I coined the term, komonster for a komaster who can use extra ko threats to make an additional gain. This gain comes from a reduction in the size of the play or plays made in exchange for the ko. (Sometimes it may come from a smaller alternative local to the ko, such as filling one leg of a multi-step ko.)  If the koloser can make a 2 point play (miai counting) in exchange for the ko, the komonster may delay winning the ko to exchange it for a 1 1/2 point play. The average gain from the delay is the difference, or 1/2 point. We call this difference the drop in temperature.
A pair of plays of the same size (a miai pair) may effectively take away one ko threat from a potential komonster, because the temperature stays the same between them instead of dropping.
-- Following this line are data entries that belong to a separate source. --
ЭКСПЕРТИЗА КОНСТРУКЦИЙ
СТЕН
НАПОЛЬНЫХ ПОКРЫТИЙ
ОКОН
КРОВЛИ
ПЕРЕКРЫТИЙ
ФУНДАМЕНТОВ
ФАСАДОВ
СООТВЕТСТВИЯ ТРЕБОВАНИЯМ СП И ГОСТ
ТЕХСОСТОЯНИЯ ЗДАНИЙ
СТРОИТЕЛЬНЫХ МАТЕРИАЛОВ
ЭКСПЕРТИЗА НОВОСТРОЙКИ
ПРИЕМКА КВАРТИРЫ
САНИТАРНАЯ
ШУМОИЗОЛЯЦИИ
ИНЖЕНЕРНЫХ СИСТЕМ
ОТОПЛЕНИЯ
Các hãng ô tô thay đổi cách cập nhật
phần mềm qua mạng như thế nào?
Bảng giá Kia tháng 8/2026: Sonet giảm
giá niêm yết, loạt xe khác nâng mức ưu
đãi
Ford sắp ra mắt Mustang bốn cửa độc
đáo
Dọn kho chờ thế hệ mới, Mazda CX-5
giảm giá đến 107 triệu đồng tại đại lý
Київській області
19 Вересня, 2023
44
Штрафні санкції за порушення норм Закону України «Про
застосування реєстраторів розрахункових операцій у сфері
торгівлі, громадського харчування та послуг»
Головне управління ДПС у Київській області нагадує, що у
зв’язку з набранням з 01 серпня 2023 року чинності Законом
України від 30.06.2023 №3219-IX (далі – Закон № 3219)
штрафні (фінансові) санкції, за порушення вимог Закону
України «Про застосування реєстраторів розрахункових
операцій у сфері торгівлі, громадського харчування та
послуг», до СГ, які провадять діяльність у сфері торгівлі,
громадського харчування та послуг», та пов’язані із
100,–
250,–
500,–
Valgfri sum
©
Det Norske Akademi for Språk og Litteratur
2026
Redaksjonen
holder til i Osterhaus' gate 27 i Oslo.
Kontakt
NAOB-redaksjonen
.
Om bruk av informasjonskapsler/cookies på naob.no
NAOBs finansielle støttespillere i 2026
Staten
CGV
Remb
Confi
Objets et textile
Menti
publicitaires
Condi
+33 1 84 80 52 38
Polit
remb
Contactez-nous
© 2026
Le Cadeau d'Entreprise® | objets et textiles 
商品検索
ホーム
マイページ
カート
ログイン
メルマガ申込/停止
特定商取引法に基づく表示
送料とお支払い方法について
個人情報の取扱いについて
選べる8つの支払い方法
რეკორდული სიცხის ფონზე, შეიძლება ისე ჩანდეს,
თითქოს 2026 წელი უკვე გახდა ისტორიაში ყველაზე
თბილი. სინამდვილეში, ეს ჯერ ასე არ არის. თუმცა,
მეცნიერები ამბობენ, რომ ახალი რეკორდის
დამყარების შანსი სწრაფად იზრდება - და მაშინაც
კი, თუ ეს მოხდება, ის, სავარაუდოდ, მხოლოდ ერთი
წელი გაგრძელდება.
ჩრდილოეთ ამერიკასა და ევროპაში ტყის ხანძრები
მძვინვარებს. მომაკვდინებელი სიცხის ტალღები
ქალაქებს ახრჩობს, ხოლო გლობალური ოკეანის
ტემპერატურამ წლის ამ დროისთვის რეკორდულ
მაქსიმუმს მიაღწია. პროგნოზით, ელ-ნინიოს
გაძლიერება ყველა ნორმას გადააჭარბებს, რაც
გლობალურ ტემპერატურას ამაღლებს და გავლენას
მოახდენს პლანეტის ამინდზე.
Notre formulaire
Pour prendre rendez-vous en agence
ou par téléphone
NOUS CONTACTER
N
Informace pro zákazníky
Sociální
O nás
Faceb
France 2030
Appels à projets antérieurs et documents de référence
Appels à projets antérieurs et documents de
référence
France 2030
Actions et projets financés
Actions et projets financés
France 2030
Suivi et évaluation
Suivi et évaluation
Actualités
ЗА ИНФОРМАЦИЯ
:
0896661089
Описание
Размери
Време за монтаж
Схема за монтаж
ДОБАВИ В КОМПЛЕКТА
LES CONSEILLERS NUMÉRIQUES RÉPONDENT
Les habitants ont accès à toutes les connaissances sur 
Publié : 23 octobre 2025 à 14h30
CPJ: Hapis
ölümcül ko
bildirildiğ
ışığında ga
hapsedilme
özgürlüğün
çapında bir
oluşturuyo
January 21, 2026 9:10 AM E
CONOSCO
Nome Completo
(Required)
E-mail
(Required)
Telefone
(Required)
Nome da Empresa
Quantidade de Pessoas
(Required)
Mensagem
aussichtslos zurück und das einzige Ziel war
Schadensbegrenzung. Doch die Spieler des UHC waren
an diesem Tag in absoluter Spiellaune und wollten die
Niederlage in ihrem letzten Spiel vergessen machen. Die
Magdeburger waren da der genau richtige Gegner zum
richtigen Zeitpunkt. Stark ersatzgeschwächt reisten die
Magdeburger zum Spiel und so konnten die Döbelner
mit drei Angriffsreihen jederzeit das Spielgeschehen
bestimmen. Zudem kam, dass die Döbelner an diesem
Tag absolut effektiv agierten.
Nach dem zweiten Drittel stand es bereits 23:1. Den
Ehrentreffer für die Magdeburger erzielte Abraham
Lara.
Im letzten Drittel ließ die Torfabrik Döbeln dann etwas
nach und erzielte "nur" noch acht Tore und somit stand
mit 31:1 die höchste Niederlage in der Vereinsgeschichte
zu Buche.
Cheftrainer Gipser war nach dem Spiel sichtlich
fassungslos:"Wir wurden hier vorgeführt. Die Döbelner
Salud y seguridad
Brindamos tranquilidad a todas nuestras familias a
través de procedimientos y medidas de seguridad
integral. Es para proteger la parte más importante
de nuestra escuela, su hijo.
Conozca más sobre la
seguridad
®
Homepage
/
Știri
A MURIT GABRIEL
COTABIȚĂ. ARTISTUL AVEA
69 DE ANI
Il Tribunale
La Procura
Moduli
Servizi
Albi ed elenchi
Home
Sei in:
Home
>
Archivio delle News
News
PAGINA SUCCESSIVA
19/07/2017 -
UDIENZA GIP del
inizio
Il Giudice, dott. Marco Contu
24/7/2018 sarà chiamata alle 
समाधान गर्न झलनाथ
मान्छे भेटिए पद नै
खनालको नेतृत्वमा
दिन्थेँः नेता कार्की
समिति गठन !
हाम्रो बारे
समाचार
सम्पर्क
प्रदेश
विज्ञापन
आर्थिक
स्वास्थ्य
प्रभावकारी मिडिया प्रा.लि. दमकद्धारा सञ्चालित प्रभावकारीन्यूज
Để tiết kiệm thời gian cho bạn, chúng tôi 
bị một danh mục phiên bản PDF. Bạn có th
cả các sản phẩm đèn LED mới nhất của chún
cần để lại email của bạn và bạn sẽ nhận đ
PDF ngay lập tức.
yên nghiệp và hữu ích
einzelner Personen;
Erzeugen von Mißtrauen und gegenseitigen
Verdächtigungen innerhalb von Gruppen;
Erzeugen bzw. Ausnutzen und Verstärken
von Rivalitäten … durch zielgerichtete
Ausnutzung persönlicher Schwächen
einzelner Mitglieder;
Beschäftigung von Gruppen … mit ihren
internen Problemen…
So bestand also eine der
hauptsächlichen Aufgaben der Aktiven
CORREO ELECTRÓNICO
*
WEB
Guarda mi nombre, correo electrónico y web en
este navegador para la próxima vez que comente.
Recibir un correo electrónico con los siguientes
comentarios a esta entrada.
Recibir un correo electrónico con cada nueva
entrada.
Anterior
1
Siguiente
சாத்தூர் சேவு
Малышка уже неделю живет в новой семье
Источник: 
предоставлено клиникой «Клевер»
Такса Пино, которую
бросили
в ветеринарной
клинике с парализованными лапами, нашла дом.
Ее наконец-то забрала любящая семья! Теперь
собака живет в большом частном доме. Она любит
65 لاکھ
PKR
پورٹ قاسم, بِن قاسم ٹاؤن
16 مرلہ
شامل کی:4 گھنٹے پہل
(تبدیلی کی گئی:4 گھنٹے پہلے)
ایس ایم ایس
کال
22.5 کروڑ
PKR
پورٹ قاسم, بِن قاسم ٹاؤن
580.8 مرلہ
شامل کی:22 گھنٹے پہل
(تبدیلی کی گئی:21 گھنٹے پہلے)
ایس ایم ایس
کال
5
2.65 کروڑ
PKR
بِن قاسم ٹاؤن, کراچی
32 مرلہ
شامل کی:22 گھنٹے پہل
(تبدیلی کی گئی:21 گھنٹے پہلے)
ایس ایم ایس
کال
In that regard we may consider them as a kind of defensive ko threat. They do not help win the ko, but they may limit the damage. I call such a miai pair a virtual, or tertiary ko threat.
We could only imagine one very academic example where filling/winning the ko is the last move and the loser of the ko has no valid/legal play to make (except PASSing).
Hence even then the information given in the quote seems trivial and cannot serve as definition for koloser (imagine that PASS is excluded and winning the ko was the last move.
If the quote should be a definition, then losing the ko and not being able to play elsewhere would make the koloser not a koloser? -> ad absurdum !
Bill: I guess I was not clear. I was not defining koloser, I just meant to say that the koloser could not complete a ko threat in exchange for the ko, but could only make a play elsewhere. If the koloser has to pass, then the komaster does not need an extra ko threat.
Anon The definition suggests that the komonster is a type of komaster, who can use extra ko threats to gain more from the ko exchange, but how can a komaster lose anything from a ko exchange? After all, a komaster is defined as a player who can win a ko without ignoring a ko threat.